Your answer must consist of exactly the lines below, starting with the line with "72 138 5.71" and going on through the line with "386 142 5.57", and nothing else.

### Study material

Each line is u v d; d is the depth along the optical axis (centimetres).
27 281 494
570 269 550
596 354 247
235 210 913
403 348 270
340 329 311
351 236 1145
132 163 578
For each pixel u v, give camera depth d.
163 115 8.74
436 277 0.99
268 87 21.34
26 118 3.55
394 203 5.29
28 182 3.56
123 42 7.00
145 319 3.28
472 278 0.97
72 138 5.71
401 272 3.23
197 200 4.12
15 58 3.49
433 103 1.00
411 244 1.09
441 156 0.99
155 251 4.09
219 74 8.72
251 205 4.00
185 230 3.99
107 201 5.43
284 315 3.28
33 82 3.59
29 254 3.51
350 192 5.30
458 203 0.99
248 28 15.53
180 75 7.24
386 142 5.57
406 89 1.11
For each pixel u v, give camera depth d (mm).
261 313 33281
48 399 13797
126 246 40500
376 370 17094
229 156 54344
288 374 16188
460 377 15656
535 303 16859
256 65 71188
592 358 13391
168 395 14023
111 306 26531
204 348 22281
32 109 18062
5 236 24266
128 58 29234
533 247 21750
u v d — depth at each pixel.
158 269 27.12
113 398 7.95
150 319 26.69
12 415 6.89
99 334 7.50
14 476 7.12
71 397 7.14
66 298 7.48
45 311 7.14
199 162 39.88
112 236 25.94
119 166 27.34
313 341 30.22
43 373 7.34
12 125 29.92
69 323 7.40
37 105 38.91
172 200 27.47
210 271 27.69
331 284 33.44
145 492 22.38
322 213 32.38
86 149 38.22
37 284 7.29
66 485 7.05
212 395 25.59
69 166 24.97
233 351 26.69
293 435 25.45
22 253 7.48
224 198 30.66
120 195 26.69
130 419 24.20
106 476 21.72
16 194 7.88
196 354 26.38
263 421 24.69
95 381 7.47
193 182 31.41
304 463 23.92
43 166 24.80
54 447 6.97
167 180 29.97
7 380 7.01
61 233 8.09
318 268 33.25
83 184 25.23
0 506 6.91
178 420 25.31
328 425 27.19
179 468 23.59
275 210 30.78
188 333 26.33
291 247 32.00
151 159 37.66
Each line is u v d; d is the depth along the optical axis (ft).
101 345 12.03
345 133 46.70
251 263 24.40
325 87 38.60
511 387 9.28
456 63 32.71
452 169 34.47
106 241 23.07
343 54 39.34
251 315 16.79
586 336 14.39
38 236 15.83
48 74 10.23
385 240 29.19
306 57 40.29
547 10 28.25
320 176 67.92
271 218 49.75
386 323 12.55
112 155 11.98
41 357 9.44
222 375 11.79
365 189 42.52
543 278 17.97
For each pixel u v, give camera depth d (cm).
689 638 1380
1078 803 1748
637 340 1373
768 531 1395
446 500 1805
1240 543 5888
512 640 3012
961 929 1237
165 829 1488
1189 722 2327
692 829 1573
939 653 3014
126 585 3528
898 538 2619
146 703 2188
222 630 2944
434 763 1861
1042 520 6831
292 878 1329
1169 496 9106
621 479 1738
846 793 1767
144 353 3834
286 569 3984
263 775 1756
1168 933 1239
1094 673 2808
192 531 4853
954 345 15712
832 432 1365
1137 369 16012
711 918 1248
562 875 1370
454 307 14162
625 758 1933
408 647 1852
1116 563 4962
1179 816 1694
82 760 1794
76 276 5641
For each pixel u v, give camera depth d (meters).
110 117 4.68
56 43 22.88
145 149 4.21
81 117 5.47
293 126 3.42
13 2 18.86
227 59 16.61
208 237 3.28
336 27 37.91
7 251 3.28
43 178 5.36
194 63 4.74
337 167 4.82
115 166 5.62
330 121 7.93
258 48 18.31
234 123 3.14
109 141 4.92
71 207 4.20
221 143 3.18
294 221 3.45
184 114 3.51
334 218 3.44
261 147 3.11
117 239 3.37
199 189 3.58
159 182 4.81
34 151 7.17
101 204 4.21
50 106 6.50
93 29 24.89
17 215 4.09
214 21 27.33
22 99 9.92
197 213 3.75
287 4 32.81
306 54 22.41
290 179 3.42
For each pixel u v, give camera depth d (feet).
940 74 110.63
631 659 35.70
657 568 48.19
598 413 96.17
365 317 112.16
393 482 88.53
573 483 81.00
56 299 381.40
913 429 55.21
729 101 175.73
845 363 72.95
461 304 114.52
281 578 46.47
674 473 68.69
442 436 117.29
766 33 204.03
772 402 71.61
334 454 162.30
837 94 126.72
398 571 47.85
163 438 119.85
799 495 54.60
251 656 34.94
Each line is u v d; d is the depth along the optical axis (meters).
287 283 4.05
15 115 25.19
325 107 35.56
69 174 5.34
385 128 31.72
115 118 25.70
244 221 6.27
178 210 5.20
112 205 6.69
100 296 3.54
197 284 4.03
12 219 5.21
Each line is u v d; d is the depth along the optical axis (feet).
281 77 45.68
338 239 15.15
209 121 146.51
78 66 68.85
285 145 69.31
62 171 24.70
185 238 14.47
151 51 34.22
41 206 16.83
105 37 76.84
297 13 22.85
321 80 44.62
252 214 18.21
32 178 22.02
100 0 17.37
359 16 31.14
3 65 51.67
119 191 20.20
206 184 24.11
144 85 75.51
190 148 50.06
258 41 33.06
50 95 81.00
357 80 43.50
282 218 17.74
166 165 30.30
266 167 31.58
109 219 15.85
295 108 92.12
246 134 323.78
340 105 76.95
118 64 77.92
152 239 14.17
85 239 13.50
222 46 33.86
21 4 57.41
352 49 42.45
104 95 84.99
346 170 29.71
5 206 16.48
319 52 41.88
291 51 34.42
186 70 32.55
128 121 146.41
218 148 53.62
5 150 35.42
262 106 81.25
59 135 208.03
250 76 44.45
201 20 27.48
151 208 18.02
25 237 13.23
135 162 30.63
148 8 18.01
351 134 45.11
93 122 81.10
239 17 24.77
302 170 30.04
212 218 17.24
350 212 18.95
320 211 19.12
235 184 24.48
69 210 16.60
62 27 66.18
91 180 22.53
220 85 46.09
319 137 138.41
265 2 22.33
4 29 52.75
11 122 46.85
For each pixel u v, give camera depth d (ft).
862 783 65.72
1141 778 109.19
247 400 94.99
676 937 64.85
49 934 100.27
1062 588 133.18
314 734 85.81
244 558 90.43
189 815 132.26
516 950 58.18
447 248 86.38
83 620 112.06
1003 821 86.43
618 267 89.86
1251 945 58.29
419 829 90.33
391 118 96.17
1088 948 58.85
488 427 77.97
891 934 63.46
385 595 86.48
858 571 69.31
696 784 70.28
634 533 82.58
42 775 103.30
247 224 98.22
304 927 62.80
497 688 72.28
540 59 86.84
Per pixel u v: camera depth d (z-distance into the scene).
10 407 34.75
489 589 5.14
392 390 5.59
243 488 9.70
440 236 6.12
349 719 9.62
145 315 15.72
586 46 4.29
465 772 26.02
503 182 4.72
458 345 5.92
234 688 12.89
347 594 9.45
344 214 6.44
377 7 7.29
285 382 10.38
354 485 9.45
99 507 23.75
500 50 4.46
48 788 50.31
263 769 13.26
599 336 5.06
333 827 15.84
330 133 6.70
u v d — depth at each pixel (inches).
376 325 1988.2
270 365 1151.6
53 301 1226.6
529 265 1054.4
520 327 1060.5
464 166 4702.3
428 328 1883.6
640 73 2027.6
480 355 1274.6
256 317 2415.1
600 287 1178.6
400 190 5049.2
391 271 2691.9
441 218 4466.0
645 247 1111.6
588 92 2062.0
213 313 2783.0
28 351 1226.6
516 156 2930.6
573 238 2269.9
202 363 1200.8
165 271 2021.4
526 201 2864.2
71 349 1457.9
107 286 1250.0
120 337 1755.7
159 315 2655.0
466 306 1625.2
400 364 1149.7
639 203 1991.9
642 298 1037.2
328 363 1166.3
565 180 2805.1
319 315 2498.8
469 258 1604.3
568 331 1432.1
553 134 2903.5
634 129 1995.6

######

Answer below »
72 138 5.71
401 272 3.23
197 200 4.12
15 58 3.49
433 103 1.00
411 244 1.09
441 156 0.99
155 251 4.09
219 74 8.72
251 205 4.00
185 230 3.99
107 201 5.43
284 315 3.28
33 82 3.59
29 254 3.51
350 192 5.30
458 203 0.99
248 28 15.53
180 75 7.24
386 142 5.57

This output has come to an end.